**Problem requirements**
In the text on the House of Gundelfingen, condense the paragraph beginning "One Swigger von Gundelfingen is recorded in 1105" into a bulleted list that keeps its main facts.

**Selected text**
========
The House of Gundelfingen was a Swabian noble family. First recorded in the 11th century, branches of the family held the lordships of Gundelfingen, Steusslingen and Justingen. Their ancestral seat was Burg Hohengundelfingen near Münsingen.

One Swigger von Gundelfingen is recorded in 1105. The division into three branches is a consequence of the turmoils of the interregnum after 1250. Hohengundelfingen castle was sold to the Habsburgs in 1293, with whom the Gundelfinger were in a feudal relationship until 1377. The Gundelfingen family rose to prominence in Swabia and Württemberg in the 15th century. The last representative of the family was Schweikhart von Gundelfingen (d. 1546). After his death, the Gundelfingen possessions passed to the Counts of Helfenstein.

Notable members of the family include
- Konrad von Gundelfingen (1284–1302), as Konrad III prince-abbot of Kempten and anti-abbot of St. Gallen.
- Andreas von Gundelfingen, bishop of Würzburg (1303–1313)
- Konrad von Gundelfingen (Gundelfingen-Hellstein) (ca. 1270–1329), Deutschmeister of the Teutonic Order (1323-1329)
- Heinrich von Gundelfingen, prince-abbot of St Gallen (1411–1418)
- Heinrich von Gundelfingen (d. 1490), historiographer.
========
**Data extract**
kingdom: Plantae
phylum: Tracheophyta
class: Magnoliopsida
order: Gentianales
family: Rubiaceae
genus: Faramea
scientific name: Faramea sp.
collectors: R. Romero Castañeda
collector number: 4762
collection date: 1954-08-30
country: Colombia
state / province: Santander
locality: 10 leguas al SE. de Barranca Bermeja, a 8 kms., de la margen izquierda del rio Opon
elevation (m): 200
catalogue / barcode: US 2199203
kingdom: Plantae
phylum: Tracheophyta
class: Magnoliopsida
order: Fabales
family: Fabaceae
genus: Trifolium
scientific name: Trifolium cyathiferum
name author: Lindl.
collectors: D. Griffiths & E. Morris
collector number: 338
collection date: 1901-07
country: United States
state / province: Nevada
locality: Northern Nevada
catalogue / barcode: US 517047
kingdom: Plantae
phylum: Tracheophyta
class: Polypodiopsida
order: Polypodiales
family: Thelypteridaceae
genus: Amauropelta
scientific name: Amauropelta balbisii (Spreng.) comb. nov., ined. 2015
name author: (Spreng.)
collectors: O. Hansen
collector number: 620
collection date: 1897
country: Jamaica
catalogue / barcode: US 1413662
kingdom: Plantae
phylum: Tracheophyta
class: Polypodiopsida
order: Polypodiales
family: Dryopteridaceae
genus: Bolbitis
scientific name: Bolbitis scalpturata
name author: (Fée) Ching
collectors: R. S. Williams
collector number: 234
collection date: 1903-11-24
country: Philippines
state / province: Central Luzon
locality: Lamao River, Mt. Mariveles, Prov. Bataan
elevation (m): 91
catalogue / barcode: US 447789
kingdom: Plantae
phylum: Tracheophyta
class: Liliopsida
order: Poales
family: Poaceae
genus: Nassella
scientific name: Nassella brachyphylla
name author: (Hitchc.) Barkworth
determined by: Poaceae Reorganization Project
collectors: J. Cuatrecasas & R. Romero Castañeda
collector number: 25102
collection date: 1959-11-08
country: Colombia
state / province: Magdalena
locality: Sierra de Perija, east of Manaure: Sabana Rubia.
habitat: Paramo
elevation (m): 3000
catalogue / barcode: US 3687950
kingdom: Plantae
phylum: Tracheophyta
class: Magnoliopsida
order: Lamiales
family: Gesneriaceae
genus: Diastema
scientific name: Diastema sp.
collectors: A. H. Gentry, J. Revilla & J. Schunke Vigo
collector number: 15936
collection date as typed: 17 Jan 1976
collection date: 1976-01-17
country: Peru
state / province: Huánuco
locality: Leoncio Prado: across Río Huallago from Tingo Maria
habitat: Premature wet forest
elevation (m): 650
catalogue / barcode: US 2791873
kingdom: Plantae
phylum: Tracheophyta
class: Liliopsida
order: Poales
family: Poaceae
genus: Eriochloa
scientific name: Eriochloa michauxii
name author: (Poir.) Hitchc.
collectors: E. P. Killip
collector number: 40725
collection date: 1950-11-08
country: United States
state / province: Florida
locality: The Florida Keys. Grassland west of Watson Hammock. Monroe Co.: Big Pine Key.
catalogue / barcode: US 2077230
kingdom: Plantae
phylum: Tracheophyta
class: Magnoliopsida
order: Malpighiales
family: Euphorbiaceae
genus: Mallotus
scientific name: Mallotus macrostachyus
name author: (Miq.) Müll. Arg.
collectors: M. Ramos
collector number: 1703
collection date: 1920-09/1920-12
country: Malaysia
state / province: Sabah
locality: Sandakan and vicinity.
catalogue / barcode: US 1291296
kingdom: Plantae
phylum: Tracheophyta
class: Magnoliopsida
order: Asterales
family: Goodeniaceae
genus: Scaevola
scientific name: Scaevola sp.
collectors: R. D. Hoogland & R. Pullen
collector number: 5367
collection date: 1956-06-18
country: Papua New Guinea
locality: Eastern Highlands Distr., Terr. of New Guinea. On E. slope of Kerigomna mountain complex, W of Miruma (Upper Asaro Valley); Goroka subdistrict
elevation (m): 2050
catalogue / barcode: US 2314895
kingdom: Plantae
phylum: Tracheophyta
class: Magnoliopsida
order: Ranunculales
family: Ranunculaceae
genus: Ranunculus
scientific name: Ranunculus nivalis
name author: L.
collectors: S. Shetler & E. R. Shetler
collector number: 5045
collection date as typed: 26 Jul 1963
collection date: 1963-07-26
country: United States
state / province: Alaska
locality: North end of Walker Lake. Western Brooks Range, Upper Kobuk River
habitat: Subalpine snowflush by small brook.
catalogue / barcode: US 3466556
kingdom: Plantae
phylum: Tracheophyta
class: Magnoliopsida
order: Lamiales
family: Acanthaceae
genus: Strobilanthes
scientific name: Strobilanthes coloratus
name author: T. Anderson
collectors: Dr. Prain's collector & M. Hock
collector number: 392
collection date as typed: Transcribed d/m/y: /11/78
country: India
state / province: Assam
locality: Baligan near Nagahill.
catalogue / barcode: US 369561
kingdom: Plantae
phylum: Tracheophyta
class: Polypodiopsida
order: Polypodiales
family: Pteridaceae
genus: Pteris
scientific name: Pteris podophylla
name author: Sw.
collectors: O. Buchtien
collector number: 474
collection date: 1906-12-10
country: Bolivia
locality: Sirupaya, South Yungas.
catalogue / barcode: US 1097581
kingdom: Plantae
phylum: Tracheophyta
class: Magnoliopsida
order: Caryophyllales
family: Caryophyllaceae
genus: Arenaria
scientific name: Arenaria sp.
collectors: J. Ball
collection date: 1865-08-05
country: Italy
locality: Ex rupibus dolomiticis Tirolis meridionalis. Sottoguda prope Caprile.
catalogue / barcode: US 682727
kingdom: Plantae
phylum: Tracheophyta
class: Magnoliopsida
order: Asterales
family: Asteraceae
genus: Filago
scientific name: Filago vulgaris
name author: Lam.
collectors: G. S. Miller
========
**Result**
- 1105: Swigger von Gundelfingen is recorded.
- After 1250: the turmoil of the interregnum leads to the family's division into three branches.
- 1293: Hohengundelfingen castle is sold to the Habsburgs, to whom the Gundelfinger remain in a feudal relationship until 1377.
- 15th century: the family rises to prominence in Swabia and Württemberg.
- 1546: the last representative, Schweikhart von Gundelfingen, dies, and the family's possessions pass to the Counts of Helfenstein.